Funding cuts have affected several critical coordination functions, including interpretation services, complaints and feedback mechanisms, and national staff positions within humanitarian clusters and working groups. Cuts to translation services have constrained meaningful and equitable participation for non-English speakers in coordination forums and limited the effective dissemination of information back to communities.

Date: 12/25

Region: Europe & Central Asia

Country: Ukraine

Topic: Refugees & Displacement, Peacebuilding & Stabilization

Policy Lens: Security & Resilience

Entry Type: Secondary Effect

Additional Context: While some of these challenges predate U.S. funding cuts, the further decrease in resources stemming from the U.S. funding cuts have notably worsened them. Aid recipients have long reported mismatches between assistance modalities and actual needs (e.g., fuel provisions when recipients need cash for utility bill payments) that feedback mechanisms work to ameliorate. Without these systems in place, inefficiency and lack of localized approaches may increase.
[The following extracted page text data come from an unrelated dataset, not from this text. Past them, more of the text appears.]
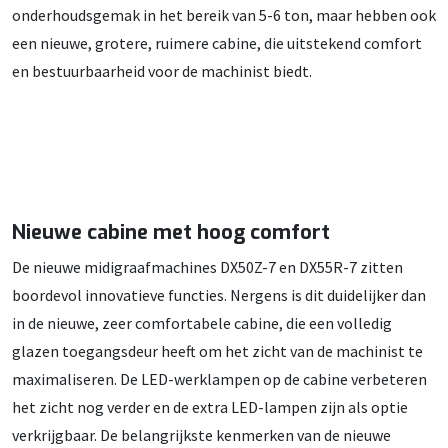
onderhoudsgemak in het bereik van 5-6 ton, maar hebben ook
een nieuwe, grotere, ruimere cabine, die uitstekend comfort
en bestuurbaarheid voor de machinist biedt.
Nieuwe cabine met hoog comfort
De nieuwe midigraafmachines DX50Z-7 en DX55R-7 zitten
boordevol innovatieve functies. Nergens is dit duidelijker dan
in de nieuwe, zeer comfortabele cabine, die een volledig
glazen toegangsdeur heeft om het zicht van de machinist te
maximaliseren. De LED-werklampen op de cabine verbeteren
het zicht nog verder en de extra LED-lampen zijn als optie
verkrijgbaar. De belangrijkste kenmerken van de nieuwe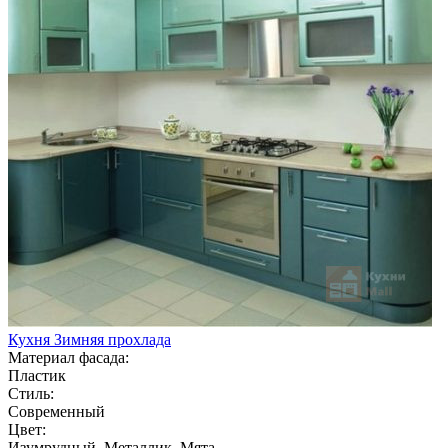
Кухня Зимняя прохлада
Материал фасада:
Пластик
Стиль:
Современный
Цвет:
Изумрудный, Металлик, Мята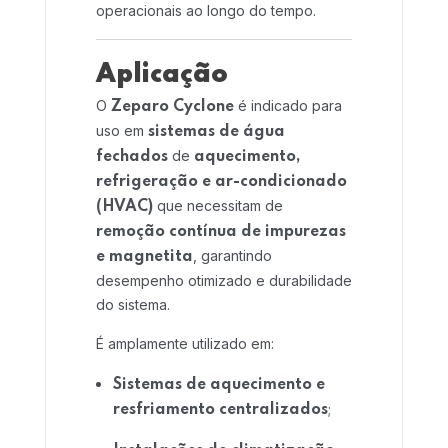
operacionais ao longo do tempo.
Home 02
Aplicação
O
é indicado para
Zeparo Cyclone
uso em
sistemas de água
de
fechados
aquecimento,
refrigeração e ar-condicionado
que necessitam de
(HVAC)
remoção contínua de impurezas
, garantindo
e magnetita
desempenho otimizado e durabilidade
do sistema.
É amplamente utilizado em:
Sistemas de aquecimento e
;
resfriamento centralizados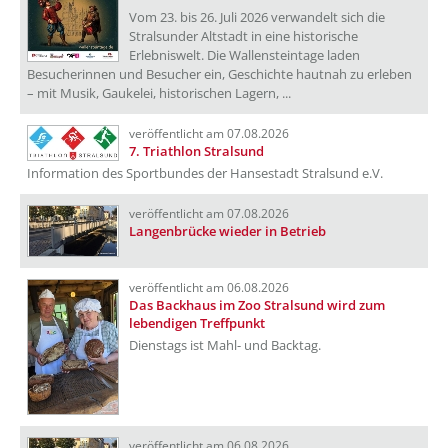
Vom 23. bis 26. Juli 2026 verwandelt sich die
Stralsunder Altstadt in eine historische
Erlebniswelt. Die Wallensteintage laden
Besucherinnen und Besucher ein, Geschichte hautnah zu erleben
– mit Musik, Gaukelei, historischen Lagern, ...
veröffentlicht am 07.08.2026
7. Triathlon Stralsund
Information des Sportbundes der Hansestadt Stralsund e.V.
veröffentlicht am 07.08.2026
Langenbrücke wieder in Betrieb
veröffentlicht am 06.08.2026
Das Backhaus im Zoo Stralsund wird zum
lebendigen Treffpunkt
Dienstags ist Mahl- und Backtag.
veröffentlicht am 06.08.2026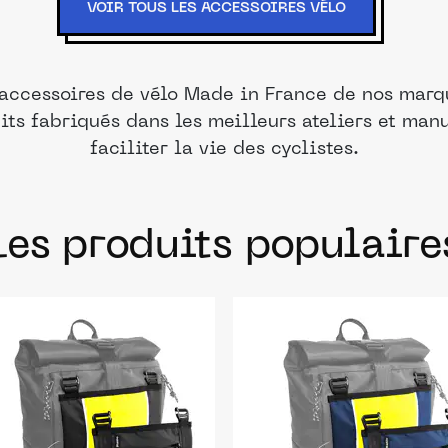
VOIR TOUS LES ACCESSOIRES VÉLO
 accessoires de vélo Made in France de nos marqu
its fabriqués dans les meilleurs ateliers et man
faciliter la vie des cyclistes.
Les produits populaire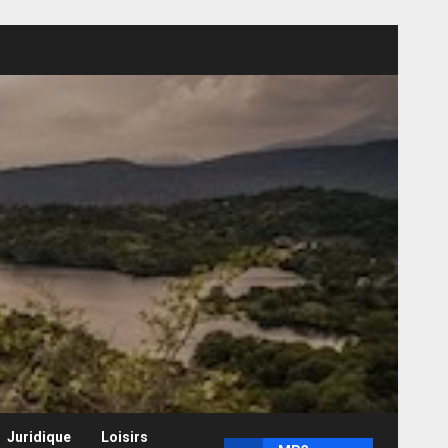
Juridique
Loisirs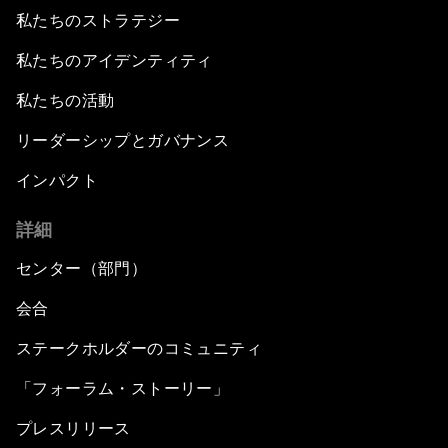
私たちのストラテジー
私たちのアイデンティティ
私たちの活動
リーダーシップとガバナンス
インパクト
詳細
センター（部門）
会合
ステークホルダーのコミュニティ
「フォーラム・ストーリー」
プレスリリース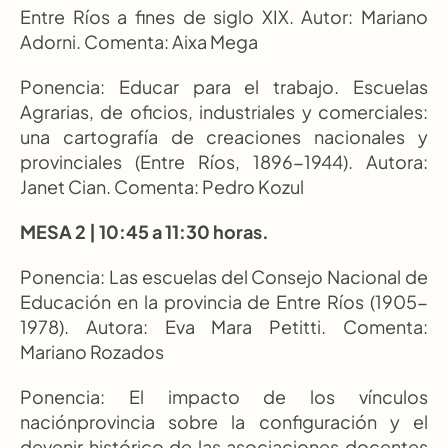
Entre Ríos a fines de siglo XIX. Autor: Mariano 
Adorni. Comenta: Aixa Mega
Ponencia: Educar para el trabajo. Escuelas 
Agrarias, de oficios, industriales y comerciales: 
una cartografía de creaciones nacionales y 
provinciales (Entre Ríos, 1896-1944). Autora: 
Janet Cian. Comenta: Pedro Kozul
MESA 2 | 10:45 a 11:30 horas.
Ponencia: Las escuelas del Consejo Nacional de 
Educación en la provincia de Entre Ríos (1905- 
1978). Autora: Eva Mara Petitti. Comenta: 
Mariano Rozados
Ponencia: El impacto de los vínculos 
naciónprovincia sobre la configuración y el 
devenir histórico de las asociaciones docentes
The analysis draws on a survey ACAPS conducted to assess the impacts of the U.S. foreign aid suspension, specifically on the humanitarian response in Ukraine. Sixty-nine representatives of international, national, and local humanitarian organizations responded to the survey, the insights from which were also supplemented with a secondary data review of publicly available information and key informant interviews with 27 humanitarian and development organizations.